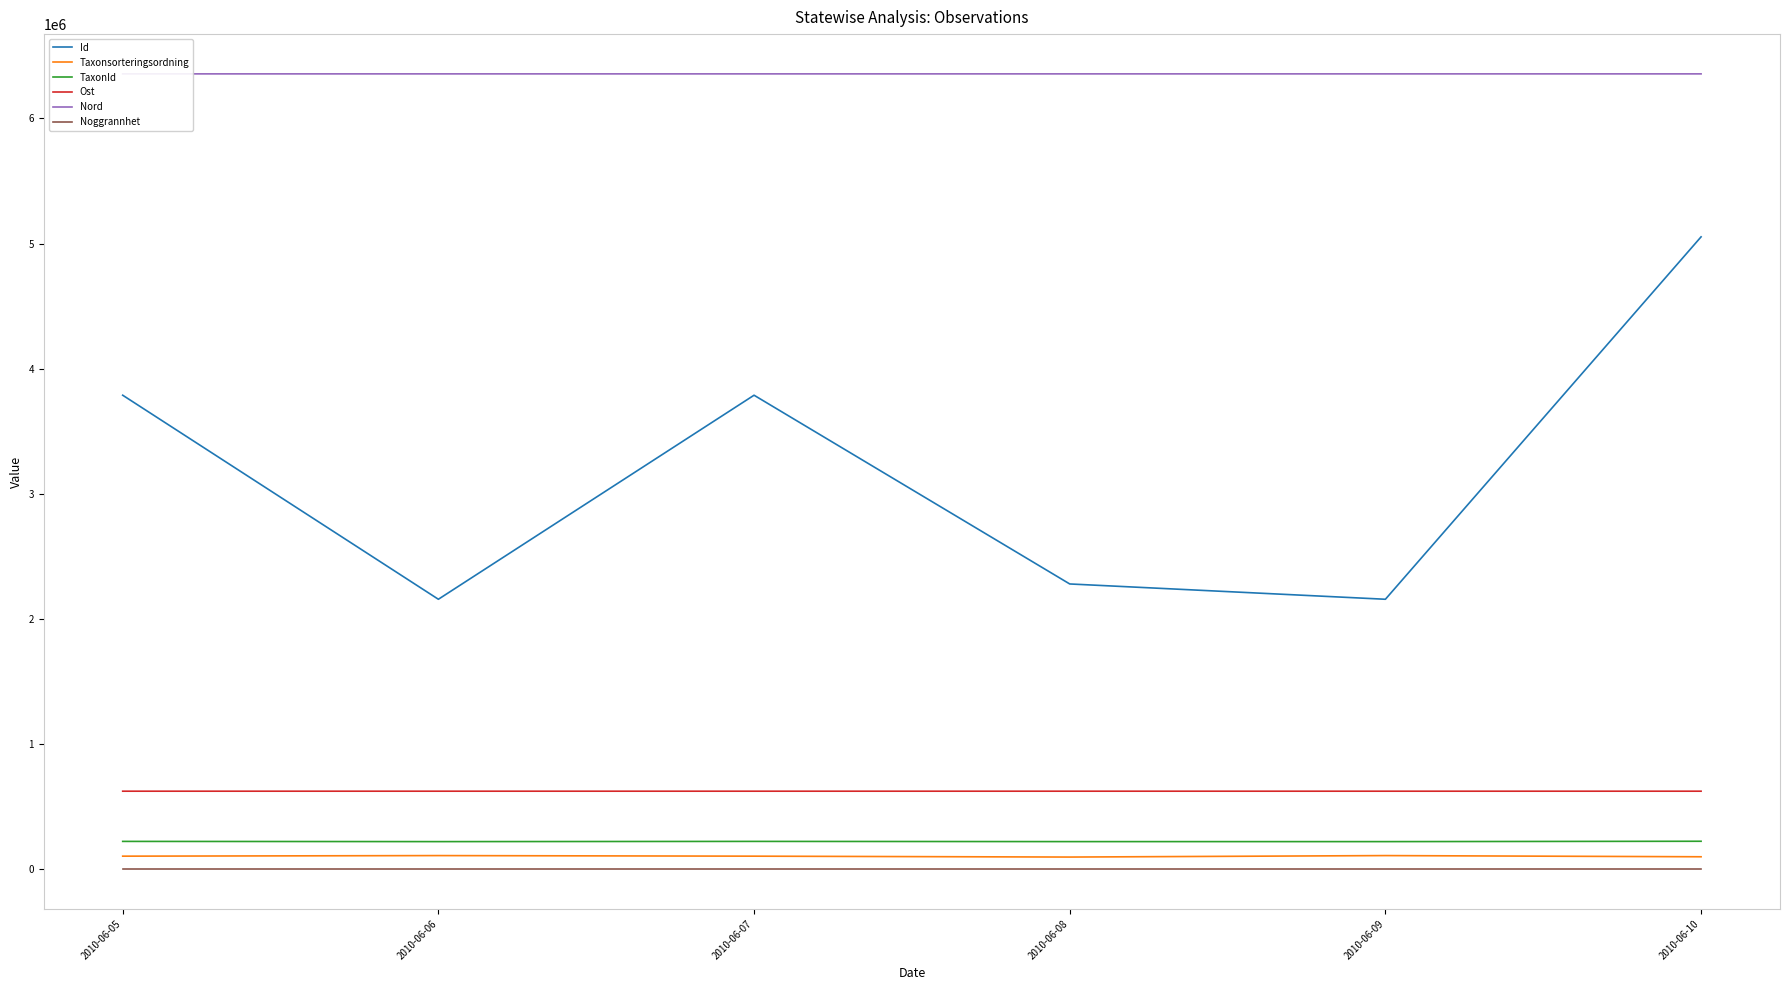

What is the sum of the Id values at 2010-06-08 and 2010-06-05?

6066866.0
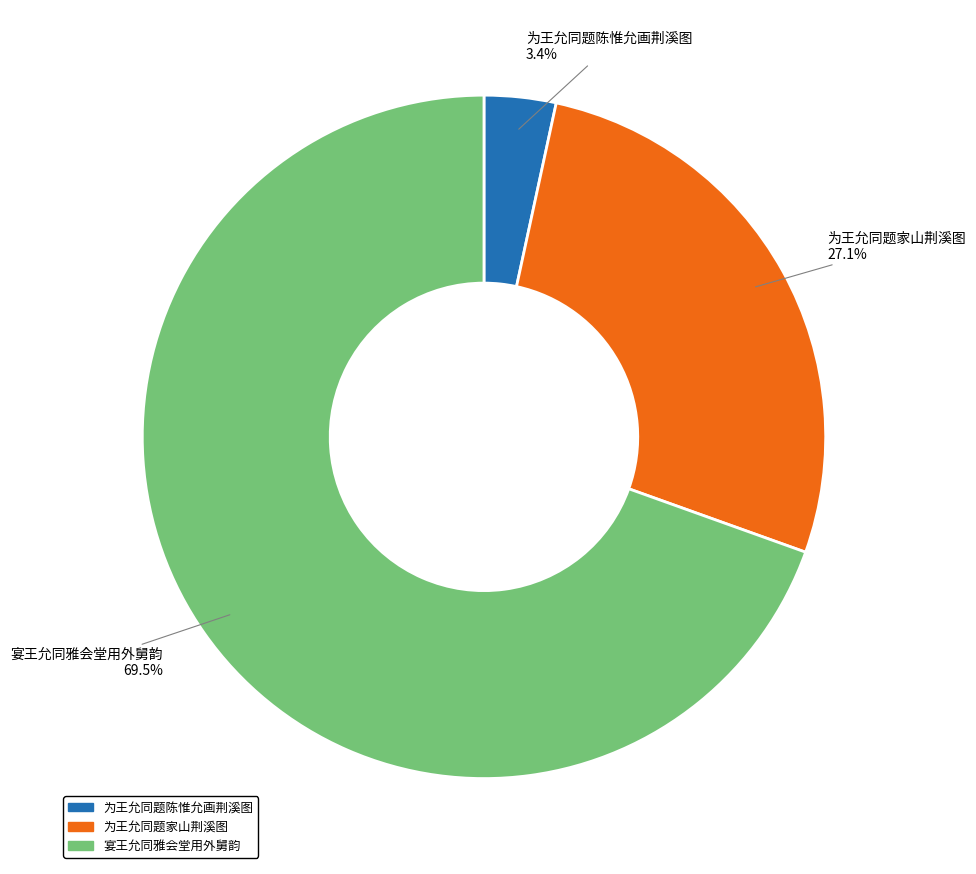

To the nearest percent, what portion does 为王允同题家山荆溪图 represent?

27%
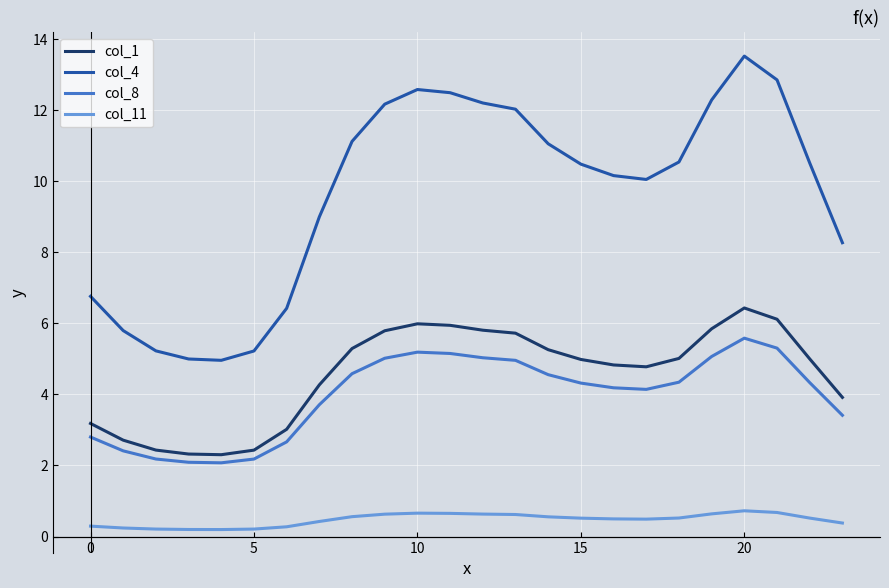

What is the greatest value displayed?

13.5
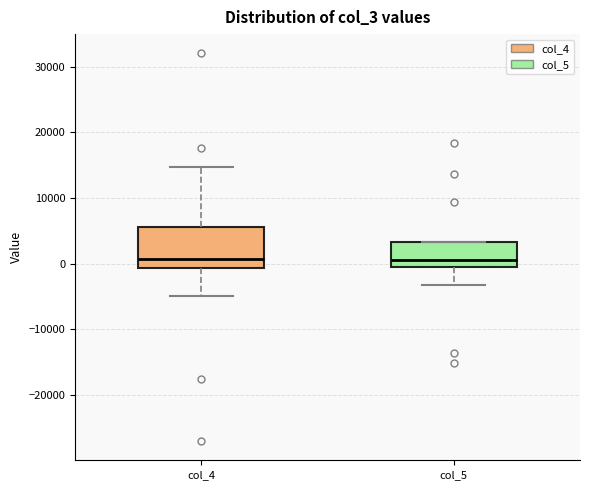

Reading left to right, read every box against the y-axis: the position of its median line, the range the box covers, and the ends of its whiskers. The values are not printed on the chart, so give them approximately, as read against the axis.

col_4: median 1000, box -1000 to 6000, whiskers -5000 to 15000
col_5: median 0 (just above the box's lower edge), box 0 to 3000, whiskers -3000 to 3000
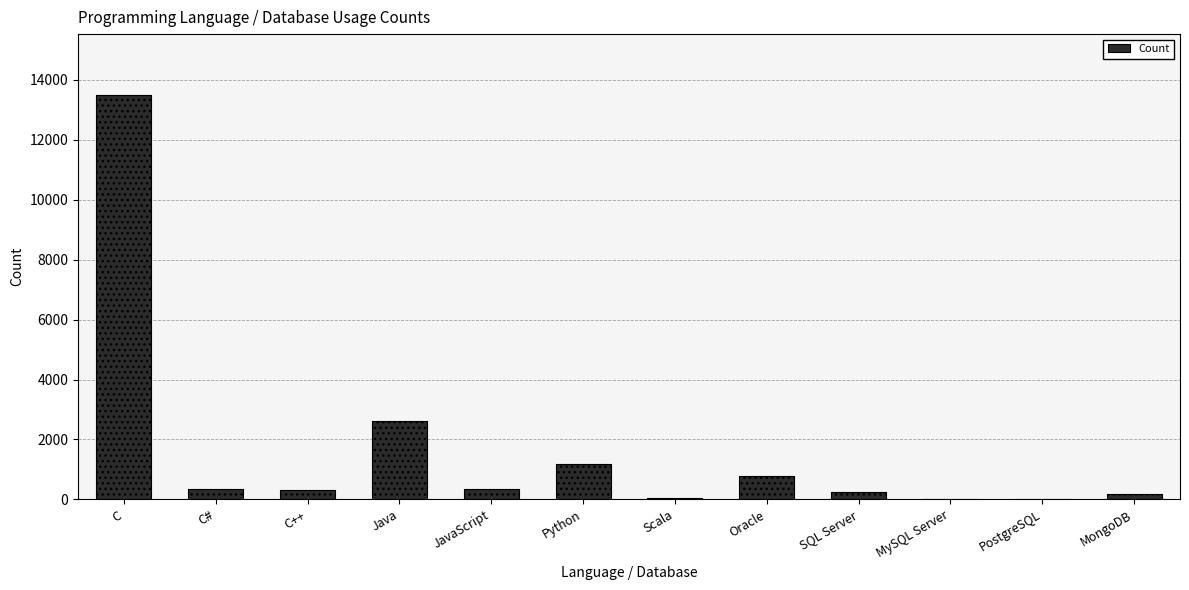

Does the chart contain stacked bars?

No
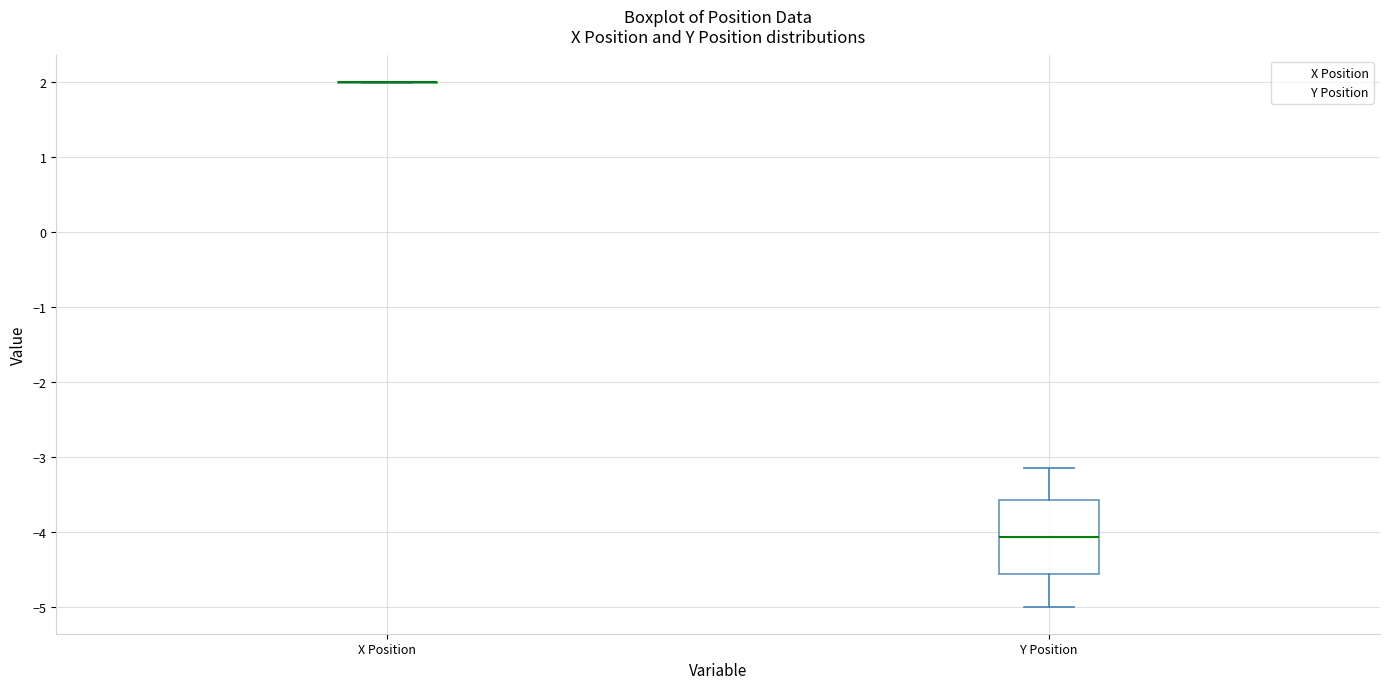

Reading left to right, read every box against the y-axis: the position of its median line, the range the box covers, and the ends of its whiskers. The values are not printed on the chart, so give them approximately, as read against the axis.

X Position: box collapsed to a line at 2.0, whiskers 2.0 to 2.0
Y Position: median -4.1, box -4.5 to -3.6, whiskers -5.0 to -3.1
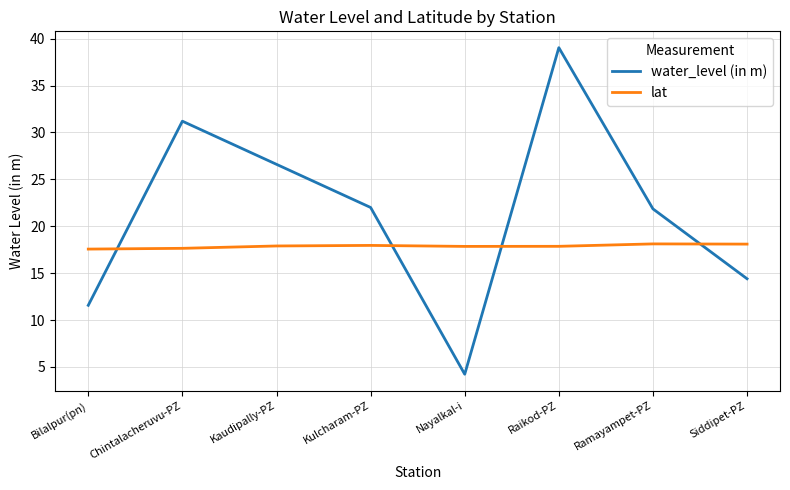

What is the smallest value displayed?

4.2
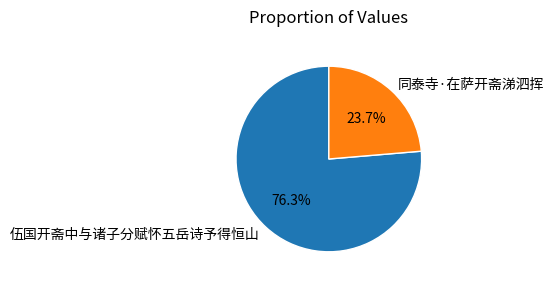

True or false: 同泰寺·在萨开斋涕泗挥 accounts for 35% of the total.

False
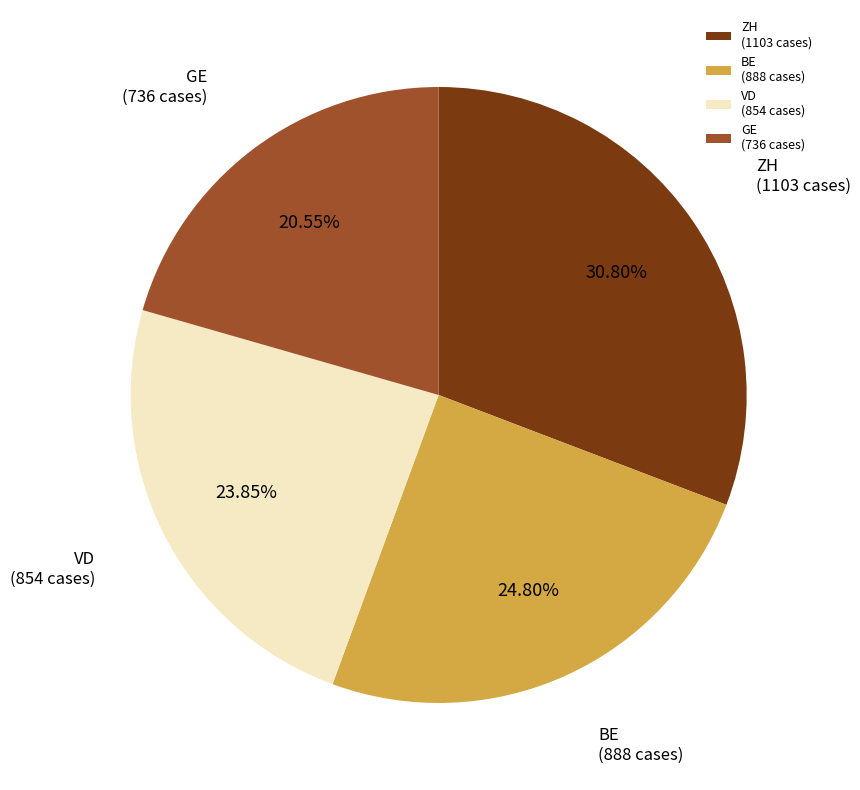

Combined, do BE (888 cases) and VD (854 cases) account for over 50%?

No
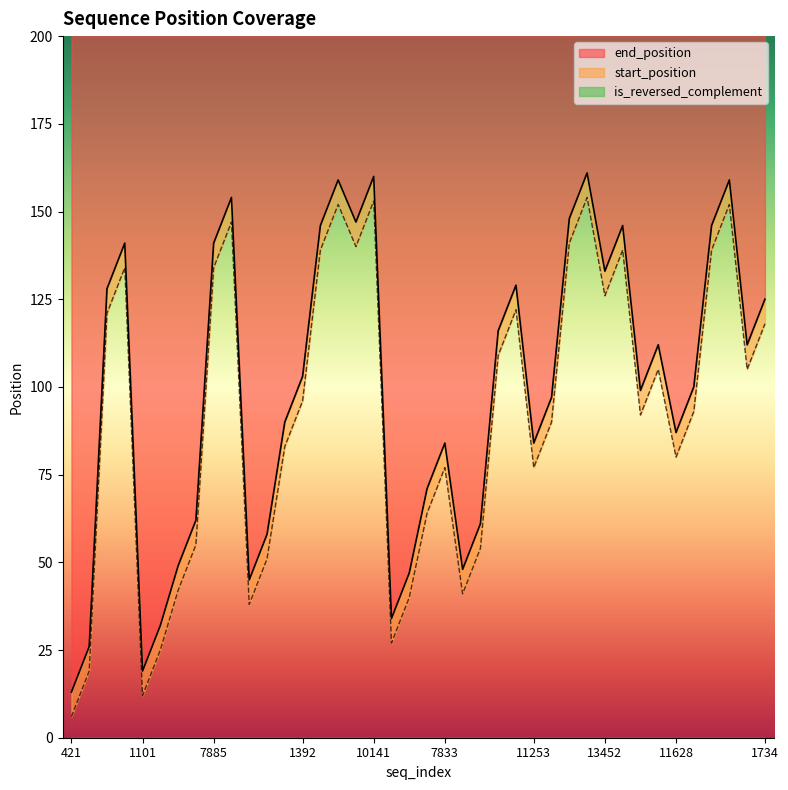

Reading left to right, what are all the values shown in this chart?

start_position: 13	26	128	141	19	32	49	62	141	154	45	58	90	103	146	159	147	160	34	47	71	84	48	61	116	129	84	97	148	161	133	146	99	112	87	100	146	159	112	125
end_position: 6	19	121	134	12	25	42	55	134	147	38	51	83	96	139	152	140	153	27	40	64	77	41	54	109	122	77	90	141	154	126	139	92	105	80	93	139	152	105	118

——————————

» **TASK**:
Please rewrite all the records above with "y-axis" changed to "vertical axis" and everything else left as it is. Omit the pictures.

» **ANSWER BOX**:
What is the sum of the Id values at 2010-06-08 and 2010-06-05?

6066866.0

To the nearest percent, what portion does 为王允同题家山荆溪图 represent?

27%

What is the greatest value displayed?

13.5

Reading left to right, read every box against the vertical axis: the position of its median line, the range the box covers, and the ends of its whiskers. The values are not printed on the chart, so give them approximately, as read against the axis.

col_4: median 1000, box -1000 to 6000, whiskers -5000 to 15000
col_5: median 0 (just above the box's lower edge), box 0 to 3000, whiskers -3000 to 3000

Does the chart contain stacked bars?

No

Reading left to right, read every box against the vertical axis: the position of its median line, the range the box covers, and the ends of its whiskers. The values are not printed on the chart, so give them approximately, as read against the axis.

X Position: box collapsed to a line at 2.0, whiskers 2.0 to 2.0
Y Position: median -4.1, box -4.5 to -3.6, whiskers -5.0 to -3.1

What is the smallest value displayed?

4.2

True or false: 同泰寺·在萨开斋涕泗挥 accounts for 35% of the total.

False

Combined, do BE (888 cases) and VD (854 cases) account for over 50%?

No

Reading left to right, what are all the values shown in this chart?

start_position: 13	26	128	141	19	32	49	62	141	154	45	58	90	103	146	159	147	160	34	47	71	84	48	61	116	129	84	97	148	161	133	146	99	112	87	100	146	159	112	125
end_position: 6	19	121	134	12	25	42	55	134	147	38	51	83	96	139	152	140	153	27	40	64	77	41	54	109	122	77	90	141	154	126	139	92	105	80	93	139	152	105	118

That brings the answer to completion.